O governo afirma que o resgate está chegando a sua fim e que no futuro não serão necessárias mais medidas de austeridade. Partilha você essa opinião? 

Sobre este tema, espero que o governo tenha razão. Se o que diz o governo é certo, estaria refletindo um importante câmbio de posição por parte da troika. E a causa dessa mudança - e se produziu- não é difícil de averiguar: podemos encontrá-la em SYRIZA. A hipótese mais provável é que os sócios europeus de Grécia estejam reagindo perante o câmbio no clima político grego e sintam preocupação por poder encontrar-se negociando frente um interlocutor muito mais duro representando ao próximo governo grego.

Por suposto, o que esta mudança demonstra é que as medidas de austeridade aplicadas ao longo deste tempo tiveram uma motivação política mais do que económica. As medidas tomaram-se, sobretudo, por raz4oes de política interna na Alemanha. Agora, toda vez que o governo alemão se instalou de forma certa após as eleições, surge uma motivação política mais ampla, que requer a mudança de políticas. E mudam-se.

Conclusão: durante todo este tempo, a economia não teve nada a ver com as políticas de austeridade.


E, por último, teve a oportunidade de assessorar o governo social-democrata do PASOK e ao então Primeiro Ministro, George Papandreou, em 2009. Alguma vez lhe pediram o seu conselho? 

Visitei Grécia várias vezes durante o governo do Primeiro Ministro Papandreou.
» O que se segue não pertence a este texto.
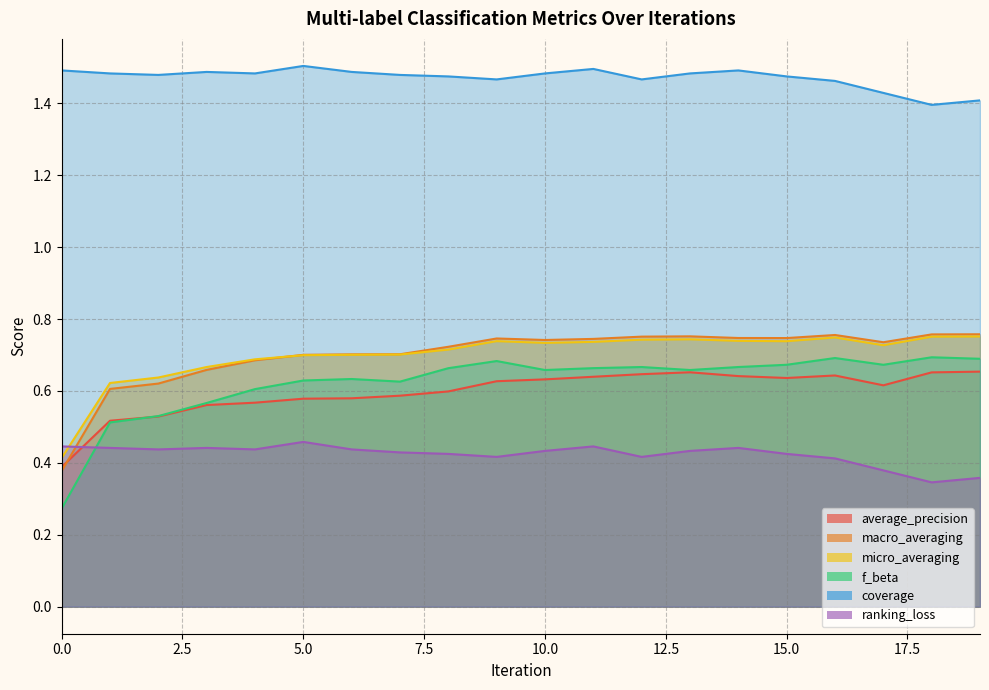

True or false: coverage has more than 0 interior local peaks.

True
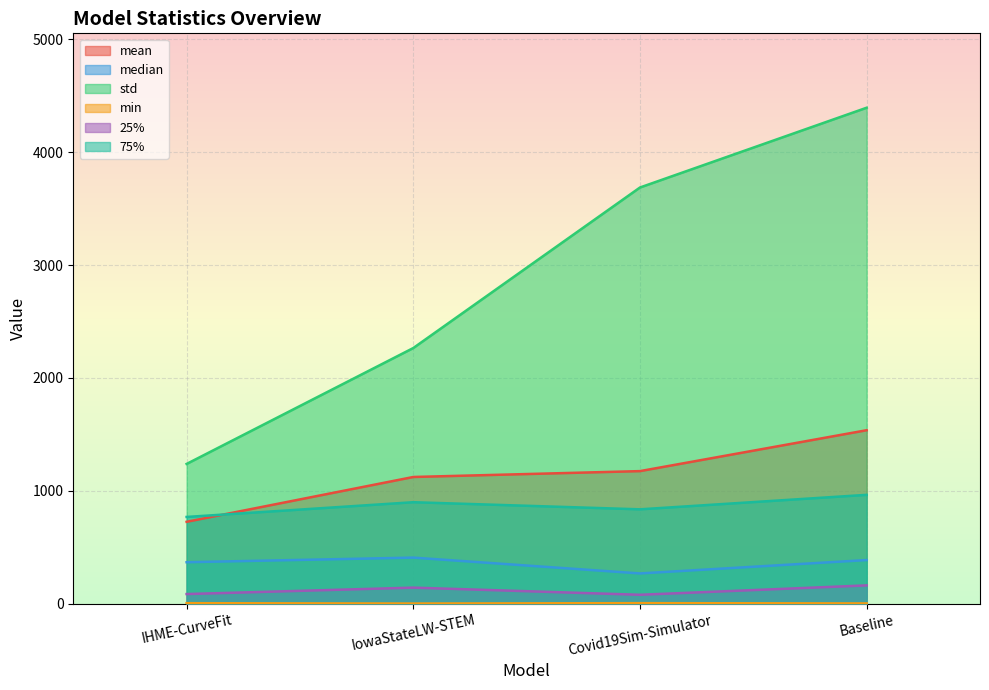

Is the value of mean at Covid19Sim-Simulator greater than the value of min at IHME-CurveFit?

Yes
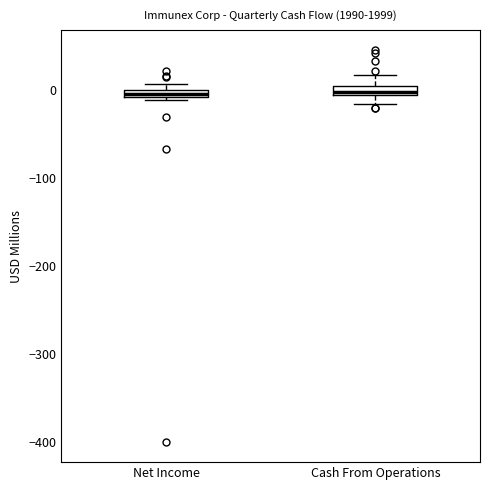

Where does the lower whisker of the box for Cash From Operations end on the y-axis? The values are not printed on the chart, so give them approximately, as read against the axis.

-20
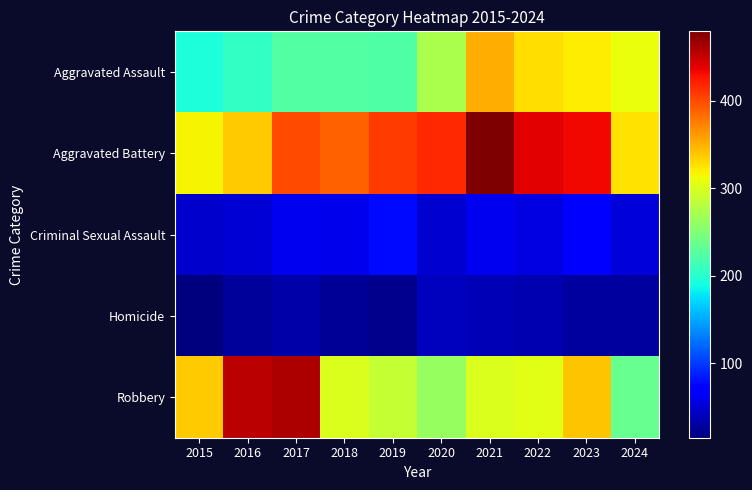

Reading left to right, list all the values displayed in this chart.

Aggravated Assault: 2015=194	2016=206	2017=225	2018=225	2019=223	2020=273	2021=352	2022=327	2023=320	2024=309
Aggravated Battery: 2015=316	2016=336	2017=400	2018=389	2019=407	2020=416	2021=479	2022=439	2023=432	2024=326
Criminal Sexual Assault: 2015=46	2016=50	2017=62	2018=60	2019=77	2020=48	2021=61	2022=55	2023=72	2024=52
Homicide: 2015=15	2016=26	2017=33	2018=25	2019=22	2020=41	2021=38	2022=36	2023=28	2024=28
Robbery: 2015=337	2016=454	2017=460	2018=301	2019=287	2020=263	2021=300	2022=304	2023=341	2024=235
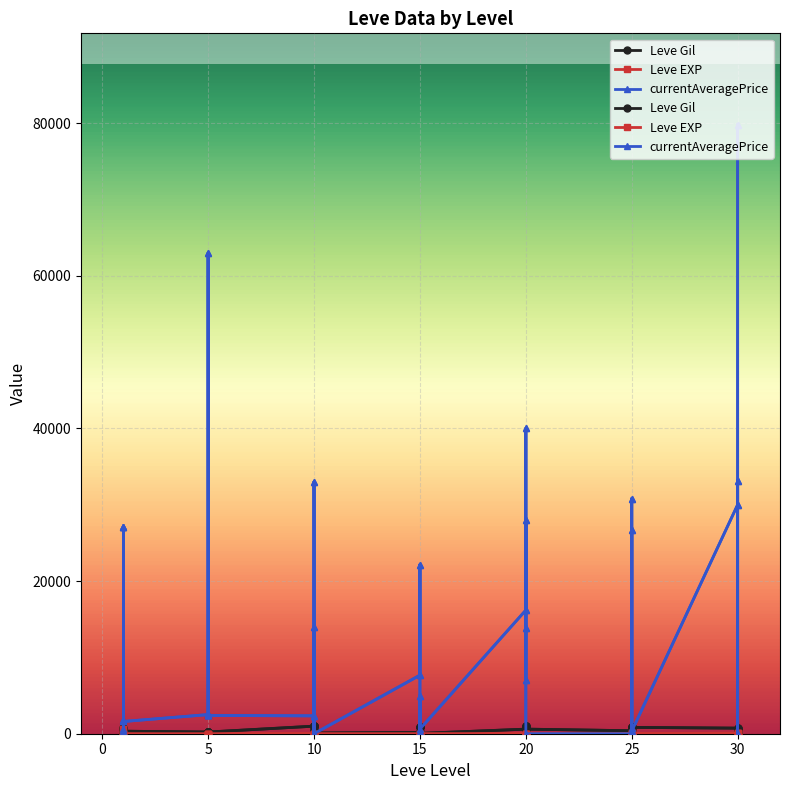

Reading left to right, extract all data points from this chart.

Leve Gil: 160.0	114.0	115.0	690.0	690.0	330.0	220.0	110.0	220.0	220.0	220.0	220.0	990.0	430.0	990.0	990.0	990.0	90.0	170.0	910.0	170.0	40.0	910.0	40.0	600.0	960.0	600.0	600.0	960.0	600.0	390.0	820.0	830.0	200.0	200.0	830.0	730.0	220.0	640.0	220.0
Leve EXP: 1.0	630.0	630.0	1.0	1.0	1.0	5.0	4.0	5.0	5.0	5.0	5.0	9.0	8.0	9.0	9.0	9.0	13.0	7.0	18.0	7.0	13.0	18.0	13.0	21.0	12.0	21.0	21.0	12.0	21.0	36.0	30.0	21.0	47.0	47.0	21.0	67.0	52.0	40.0	52.0
currentAveragePrice: 27128.0	656.9	366.4	1750.0	27119.0	1602.0	2507.0	63000.0	2417.0	2549.1	2481.0	2392.0	2342.0	33000.0	0.0	14031.4	0.0	0.0	7671.5	22156.2	180.0	0.0	5000.0	606.8	16192.2	28000.0	13800.0	6993.0	40000.0	0.0	0.0	26672.7	0.0	30807.6	735.3	325.5	30000.0	33166.5	0.0	79800.0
Ele é um velho amigo, e como sabem os laços entre as nossas famílias remontam-se à década de 1940. Os meus comentários para o governo consistiram basicamente em expor as minhas razões para um profundo pessimismo sobre o rumo das políticas europeias, especialmente em relação a Grécia. O governo grego, nesse momento, tinha uma visão mais otimista e esperançada, e não os culpo por isso. Porém temo-me que as circunstâncias deram-me a razão.